Nationwide protests erupt as Trump begins second week in office

Huge nationwide protests erupted once again on President Donald Trump’s second weekend in office. What started out Saturday as a spontaneous demonstration at John F. Kennedy International Airport in New York had spread to airports from coast to coast Sunday, reports CBS News correspondent Jericka Duncan.

On Friday, Mr. Trump ordered all travelers from Iran, Iraq, Libya, Somalia, Sudan, Syria and Yemen to be denied entry to the U.S. for 90 days. He suspended all refugee resettlements for 120 days. Those refugees are often looking for a place to escape persecution or are fleeing war-torn countries. Under the order, Syrian refugees are banned indefinitely. Administration officials now say the ban will no longer apply to green card holders even if they are from one of the seven nations.

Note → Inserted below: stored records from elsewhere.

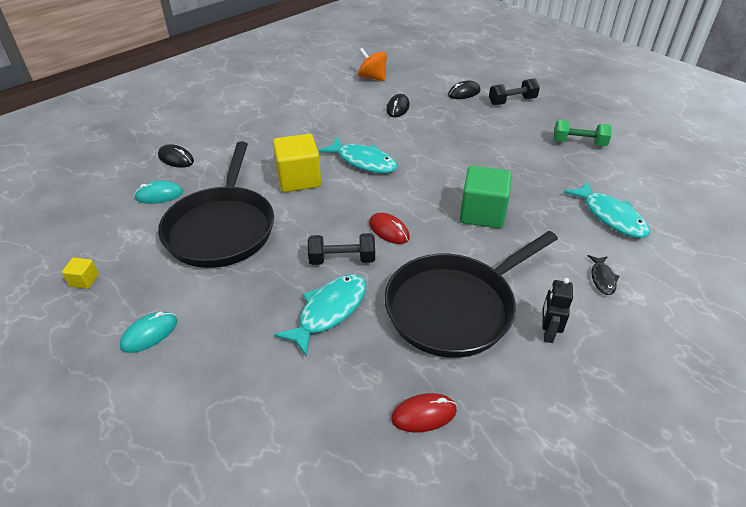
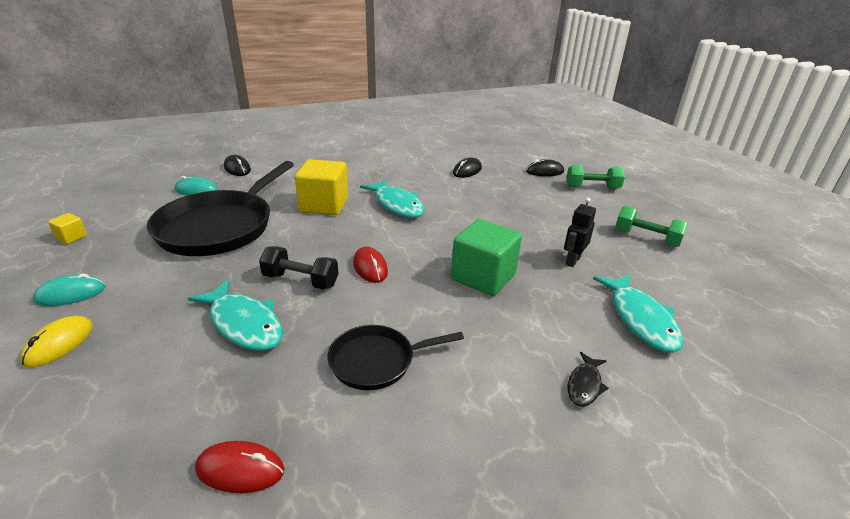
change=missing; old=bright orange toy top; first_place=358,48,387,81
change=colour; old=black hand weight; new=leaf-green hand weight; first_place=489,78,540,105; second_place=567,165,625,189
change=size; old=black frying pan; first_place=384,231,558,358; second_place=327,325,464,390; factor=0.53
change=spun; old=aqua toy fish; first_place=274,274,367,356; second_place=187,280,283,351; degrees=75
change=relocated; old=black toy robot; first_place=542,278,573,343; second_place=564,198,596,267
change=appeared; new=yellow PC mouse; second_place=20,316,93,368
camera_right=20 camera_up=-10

Dozens were detained this weekend as they attempted to enter the U.S. Many were not vacationers. The group reportedly included a doctor bound for Harvard University, graduate students and several children.

Some the first people ensnared were two Iraqis who had reportedly received asylum for assisting the U.S. military during the Iraq War. One of the men was released from JFK after members of Congress intervened.

One mother, a green card holder from Syria, was detained in Dallas.

“The ones with the visas, they’re all on the floor. They’re tired. They’re all on the floor, and they’re treating them really bad,” her daughter, Mariam Yasin, said.

A 5-year old Iranian boy was held at Washington Dulles International Airport for more than four hours before finally being reunited with his mother.

Immigration lawyers said Mr. Trump’s executive order had thrown airports into disarray.

“There’s really very little to no warning when folks are going to get released,” Steve Golden, one of the attorneys who volunteered his services, said. “So it’s making it very confusing, very difficult.”

As the protests mounted, federal judges in four states temporarily blocked immigration officials from expelling travelers who had permission to be in the country.

But Mr. Trump’s ban on refugees remains in effect as officials review the screening process. The Obama administration had approved about 80 percent of refugee applications.

“When you get a green card, when you get a visa, this is not a five-minute thing,” Golden said. “This is not a very quick, you know, fill a form and check a box. There is an extreme vetting process.”

The American Civil Liberties Union, one of the groups challenging the president’s executive order, said it had reportedly received about $24 million in online donations since Saturday. The group typically raises $4 million online in a single year.